3 The basis for this order is that, on 27 June 2018, Glaxo served a Notice of offer of compromise on Reckitt under r 25.01 of the Federal Court Rules 2011 (Cth). The substance of the offer was that:
(a) the appeal be dismissed; and
(b) there be no order as to costs in relation to the appeal.
4 The offer of compromise was expressed to be open for acceptance for a period of 14 days after service of the offer. Reckitt did not respond to this offer.
5 Rule 25.14(2) provides:
If an offer is made by a respondent and an applicant unreasonably fails to accept the offer and the applicant’s proceeding is dismissed, the respondent is entitled to an order that the applicant pay the respondent’s costs:
(a) before 11.00 am on the second business day after the offer was served—on a party and party basis; and
(b) after the time mentioned in paragraph (a)—on an indemnity basis.
6 Glaxo submits that its offer—which was, in essence, a “walk-away” offer—was a genuine compromise. It had incurred legal costs in excess of $35,000, although this particular fact was not communicated to Reckitt. Also not communicated was the fact that the costs covered solicitors and counsel reviewing and assessing the notice of appeal and the prospects of success of the appeal; conferences and telephone calls with solicitors, counsel and clients in relation to prospects of the appeal; correspondence between solicitors, counsel and clients in relation to progress of the appeal; correspondence with the Court Registry in relation to setting down the appeal for hearing, and associated correspondence with counsel; correspondence in relation to the preparation of the appeal book index; preparation of a draft opening outline of submissions; and preparation of, and advice in respect of, the Notice of offer of compromise.

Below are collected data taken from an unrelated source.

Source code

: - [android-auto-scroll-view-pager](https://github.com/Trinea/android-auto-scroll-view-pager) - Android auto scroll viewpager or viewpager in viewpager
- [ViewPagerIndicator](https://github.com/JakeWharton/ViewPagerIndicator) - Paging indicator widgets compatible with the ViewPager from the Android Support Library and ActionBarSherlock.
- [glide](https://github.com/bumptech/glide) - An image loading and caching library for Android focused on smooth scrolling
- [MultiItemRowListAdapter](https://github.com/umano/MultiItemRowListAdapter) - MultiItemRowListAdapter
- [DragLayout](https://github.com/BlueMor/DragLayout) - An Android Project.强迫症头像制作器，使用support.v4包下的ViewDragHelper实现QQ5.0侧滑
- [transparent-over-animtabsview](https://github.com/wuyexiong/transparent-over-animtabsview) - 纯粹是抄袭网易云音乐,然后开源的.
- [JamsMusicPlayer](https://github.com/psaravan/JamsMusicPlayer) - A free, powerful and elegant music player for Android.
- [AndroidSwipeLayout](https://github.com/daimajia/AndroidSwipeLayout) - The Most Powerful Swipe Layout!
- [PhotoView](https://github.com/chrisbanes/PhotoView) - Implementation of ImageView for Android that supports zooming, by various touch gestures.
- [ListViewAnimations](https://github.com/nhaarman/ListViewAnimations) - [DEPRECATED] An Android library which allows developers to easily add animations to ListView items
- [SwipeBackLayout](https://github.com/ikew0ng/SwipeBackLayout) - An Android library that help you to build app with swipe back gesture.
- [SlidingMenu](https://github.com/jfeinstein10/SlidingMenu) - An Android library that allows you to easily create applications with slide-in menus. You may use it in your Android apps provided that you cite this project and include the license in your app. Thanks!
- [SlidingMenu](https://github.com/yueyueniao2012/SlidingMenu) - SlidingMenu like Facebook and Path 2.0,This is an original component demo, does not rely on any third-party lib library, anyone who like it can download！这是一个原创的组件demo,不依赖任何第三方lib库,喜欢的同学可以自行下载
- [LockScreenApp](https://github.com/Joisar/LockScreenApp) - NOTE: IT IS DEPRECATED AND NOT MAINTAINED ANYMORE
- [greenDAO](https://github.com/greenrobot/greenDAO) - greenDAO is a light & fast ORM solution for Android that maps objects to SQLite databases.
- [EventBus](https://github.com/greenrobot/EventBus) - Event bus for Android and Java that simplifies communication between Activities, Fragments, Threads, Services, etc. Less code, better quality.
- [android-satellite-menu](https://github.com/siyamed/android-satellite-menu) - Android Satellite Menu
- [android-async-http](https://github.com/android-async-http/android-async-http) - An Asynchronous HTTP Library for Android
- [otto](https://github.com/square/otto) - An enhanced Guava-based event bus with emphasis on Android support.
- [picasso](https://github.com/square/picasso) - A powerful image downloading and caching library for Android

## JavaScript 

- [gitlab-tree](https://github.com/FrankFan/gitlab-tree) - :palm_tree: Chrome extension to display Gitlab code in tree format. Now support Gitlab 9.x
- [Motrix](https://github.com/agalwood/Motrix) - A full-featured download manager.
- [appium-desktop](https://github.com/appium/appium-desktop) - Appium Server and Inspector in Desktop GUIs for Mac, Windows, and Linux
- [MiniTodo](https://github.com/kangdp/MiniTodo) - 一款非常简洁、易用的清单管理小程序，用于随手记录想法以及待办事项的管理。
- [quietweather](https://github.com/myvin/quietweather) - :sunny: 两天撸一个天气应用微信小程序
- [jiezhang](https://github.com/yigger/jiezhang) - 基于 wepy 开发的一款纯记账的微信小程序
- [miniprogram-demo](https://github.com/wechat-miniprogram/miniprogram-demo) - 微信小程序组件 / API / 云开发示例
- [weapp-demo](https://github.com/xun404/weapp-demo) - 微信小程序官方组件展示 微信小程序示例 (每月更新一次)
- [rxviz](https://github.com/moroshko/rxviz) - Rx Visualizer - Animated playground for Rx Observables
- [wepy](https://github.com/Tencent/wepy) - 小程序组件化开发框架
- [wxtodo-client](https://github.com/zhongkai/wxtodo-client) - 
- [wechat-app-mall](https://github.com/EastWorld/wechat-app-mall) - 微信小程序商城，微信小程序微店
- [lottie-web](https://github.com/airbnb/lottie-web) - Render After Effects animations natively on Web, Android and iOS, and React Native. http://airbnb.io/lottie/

7 Glaxo argues that the offer was made almost four months after the filing of the notice of appeal; that Reckitt had been given 14 days to consider it; that the offer, if accepted, would have obviated the need for Glaxo to incur additional costs in preparing for, and attending, the appeal; that, at the time the offer was made, Reckitt’s prospects of success were “low”; that the terms of the offer were clear; and that, at the time the offer was made, an application for indemnity costs was foreshadowed.

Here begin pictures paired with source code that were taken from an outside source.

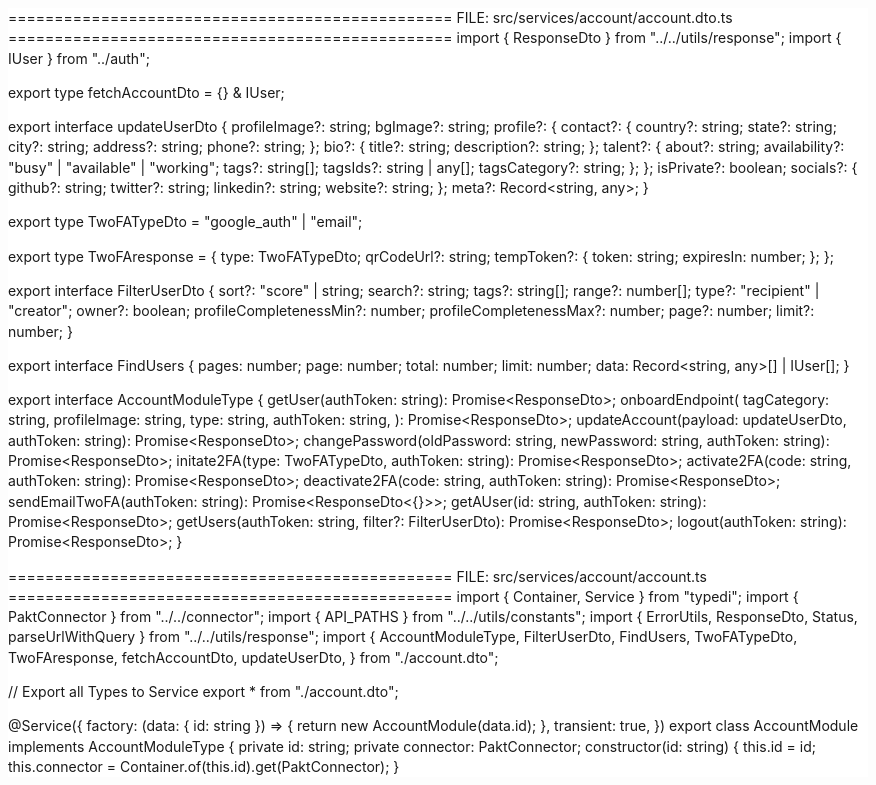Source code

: ================================================ FILE:
src/services/account/account.dto.ts
================================================ import { ResponseDto } from
"../../utils/response"; import { IUser } from "../auth";

export type fetchAccountDto = {} & IUser;

export interface updateUserDto { profileImage?: string; bgImage?: string;
profile?: { contact?: { country?: string; state?: string; city?: string;
address?: string; phone?: string; }; bio?: { title?: string; description?:
string; }; talent?: { about?: string; availability?: "busy" | "available" |
"working"; tags?: string[]; tagsIds?: string | any[]; tagsCategory?: string; };
}; isPrivate?: boolean; socials?: { github?: string; twitter?: string;
linkedin?: string; website?: string; }; meta?: Record<string, any>; }

export type TwoFATypeDto = "google_auth" | "email";

export type TwoFAresponse = { type: TwoFATypeDto; qrCodeUrl?: string;
tempToken?: { token: string; expiresIn: number; }; };

export interface FilterUserDto { sort?: "score" | string; search?: string;
tags?: string[]; range?: number[]; type?: "recipient" | "creator"; owner?:
boolean; profileCompletenessMin?: number; profileCompletenessMax?: number;
page?: number; limit?: number; }

export interface FindUsers { pages: number; page: number; total: number; limit:
number; data: Record<string, any>[] | IUser[]; }

export interface AccountModuleType { getUser(authToken: string):
Promise<ResponseDto<fetchAccountDto>>; onboardEndpoint( tagCategory: string,
profileImage: string, type: string, authToken: string, ):
Promise<ResponseDto<fetchAccountDto>>; updateAccount(payload: updateUserDto,
authToken: string): Promise<ResponseDto<fetchAccountDto>>;
changePassword(oldPassword: string, newPassword: string, authToken: string):
Promise<ResponseDto<fetchAccountDto>>; initate2FA(type: TwoFATypeDto, authToken:
string): Promise<ResponseDto<TwoFAresponse>>; activate2FA(code: string,
authToken: string): Promise<ResponseDto<void>>; deactivate2FA(code: string,
authToken: string): Promise<ResponseDto<void>>; sendEmailTwoFA(authToken:
string): Promise<ResponseDto<{}>>; getAUser(id: string, authToken: string):
Promise<ResponseDto<fetchAccountDto>>; getUsers(authToken: string, filter?:
FilterUserDto): Promise<ResponseDto<FindUsers>>; logout(authToken: string):
Promise<ResponseDto<void>>; }

================================================ FILE:
src/services/account/account.ts ================================================
import { Container, Service } from "typedi"; import { PaktConnector } from
"../../connector"; import { API_PATHS } from "../../utils/constants"; import {
ErrorUtils, ResponseDto, Status, parseUrlWithQuery } from
"../../utils/response"; import { AccountModuleType, FilterUserDto, FindUsers,
TwoFATypeDto, TwoFAresponse, fetchAccountDto, updateUserDto, } from
"./account.dto";

// Export all Types to Service export \* from "./account.dto";

@Service({ factory: (data: { id: string }) => { return new
AccountModule(data.id); }, transient: true, }) export class AccountModule
implements AccountModuleType { private id: string; private connector:
PaktConnector; constructor(id: string) { this.id = id; this.connector =
Container.of(this.id).get(PaktConnector); }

8 Despite these submissions, we are not persuaded that an order for indemnity costs is warranted. We are not persuaded that Reckitt’s rejection of the offer was unreasonable in the circumstances.

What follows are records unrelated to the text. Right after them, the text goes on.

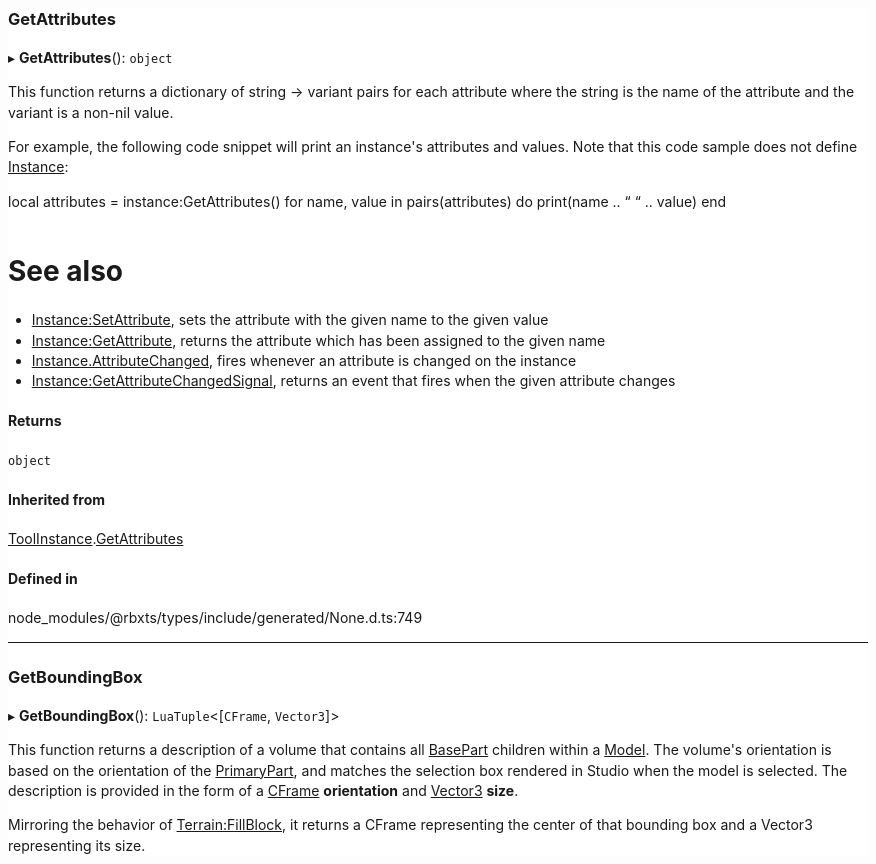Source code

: ### GetAttributes

▸ **GetAttributes**(): `object`

This function returns a dictionary of string → variant pairs for each attribute where the string is the name of the attribute and the variant is a non-nil value.

For example, the following code snippet will print an instance's attributes and values. Note that this code sample does not define [Instance](https://developer.roblox.com/en-us/api-reference/class/Instance):

local attributes = instance:GetAttributes()
for name, value in pairs(attributes) do
    print(name .. “ “ .. value)
end

See also
========

*   [Instance:SetAttribute](https://developer.roblox.com/en-us/api-reference/function/Instance/SetAttribute), sets the attribute with the given name to the given value
*   [Instance:GetAttribute](https://developer.roblox.com/en-us/api-reference/function/Instance/GetAttribute), returns the attribute which has been assigned to the given name
*   [Instance.AttributeChanged](https://developer.roblox.com/en-us/api-reference/event/Instance/AttributeChanged), fires whenever an attribute is changed on the instance
*   [Instance:GetAttributeChangedSignal](https://developer.roblox.com/en-us/api-reference/function/Instance/GetAttributeChangedSignal), returns an event that fires when the given attribute changes

#### Returns

`object`

#### Inherited from

[ToolInstance](../wiki/server.components.Tool.ToolInstance).[GetAttributes](../wiki/server.components.Tool.ToolInstance#getattributes)

#### Defined in

node_modules/@rbxts/types/include/generated/None.d.ts:749

___

### GetBoundingBox

▸ **GetBoundingBox**(): `LuaTuple`<[`CFrame`, `Vector3`]\>

This function returns a description of a volume that contains all [BasePart](https://developer.roblox.com/en-us/api-reference/class/BasePart) children within a [Model](https://developer.roblox.com/en-us/api-reference/class/Model). The volume's orientation is based on the orientation of the [PrimaryPart](https://developer.roblox.com/en-us/api-reference/property/Model/PrimaryPart), and matches the selection box rendered in Studio when the model is selected. The description is provided in the form of a [CFrame](https://developer.roblox.com/en-us/api-reference/datatype/CFrame) **orientation** and [Vector3](https://developer.roblox.com/en-us/api-reference/datatype/Vector3) **size**.

Mirroring the behavior of [Terrain:FillBlock](https://developer.roblox.com/en-us/api-reference/function/Terrain/FillBlock), it returns a CFrame representing the center of that bounding box and a Vector3 representing its size.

9 Although, ultimately, the appeal was dismissed, the grounds of appeal were genuinely raised and were reasonably arguable. They also concerned a matter of obvious commercial importance for Reckitt. It is to be borne in mind that, on 28 February 2018, following the publication of reasons on 8 January 2018 in relation to the principal claims (GlaxoSmithKline Australia Pty Ltd v Reckitt Benckiser (Australia) Pty Limited (No 2)  FCA 1), the primary judge granted a declaration that Reckitt had engaged in conduct that was misleading or deceptive, or likely to mislead or deceive, and had made false representations, in contravention of the Australian Consumer Law. These are serious contraventions. The primary judge also made orders permanently restraining Reckitt from, in substance, publishing the impugned material and from making representations substantially to the same effect as the contravening representations. We are not persuaded that it was unreasonable for Reckitt to persist with its appeal with a view to vindicating its commercial conduct and legal position on reasonably arguable grounds, particularly in light of the contraventions found. Reasonableness did not require Reckitt to abandon its appeal.
10 This is so even though Glaxo was prepared to bear its own costs. As we have noted, the quantum of those costs was not communicated to Reckitt. Had the quantum been communicated, Reckitt might have reasoned, justifiably, that, in monetary terms, the compromise offered was modest compared to its commercial and legal interests that were at stake.
11 In the circumstances, the appropriate order is that Reckitt pay Glaxo’s costs of the appeal on a party and party basis.